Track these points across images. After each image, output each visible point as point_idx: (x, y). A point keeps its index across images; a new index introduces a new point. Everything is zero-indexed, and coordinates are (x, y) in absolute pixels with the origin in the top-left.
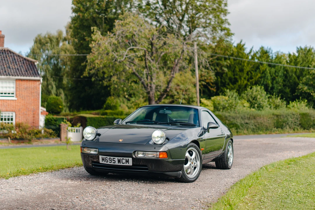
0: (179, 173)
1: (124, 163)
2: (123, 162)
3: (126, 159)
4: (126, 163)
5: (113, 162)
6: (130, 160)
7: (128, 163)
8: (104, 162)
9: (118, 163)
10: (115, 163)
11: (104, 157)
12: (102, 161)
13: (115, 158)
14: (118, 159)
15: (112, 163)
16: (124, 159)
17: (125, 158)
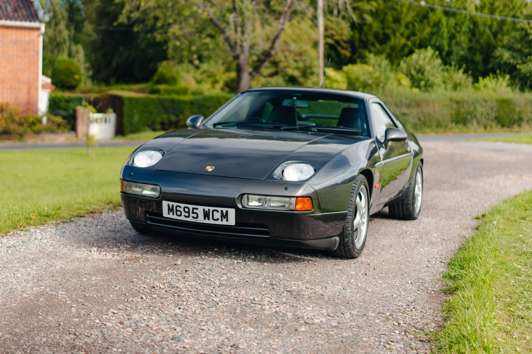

REQUIREMENT » Leave out the pictures, and write out all the remaining data above exactly.

REPLY »
Track these points across images. After each image, output each visible point as point_idx: (x, y). A point keeps its index across images; a new index introduces a new point. Everything is zero-indexed, and coordinates are (x, y) in absolute pixels with the origin in the top-left.
0: (179, 173)
1: (124, 163)
2: (123, 162)
3: (126, 159)
4: (126, 163)
5: (113, 162)
6: (130, 160)
7: (128, 163)
8: (104, 162)
9: (118, 163)
10: (115, 163)
11: (104, 157)
12: (102, 161)
13: (115, 158)
14: (118, 159)
15: (112, 163)
16: (124, 159)
17: (125, 158)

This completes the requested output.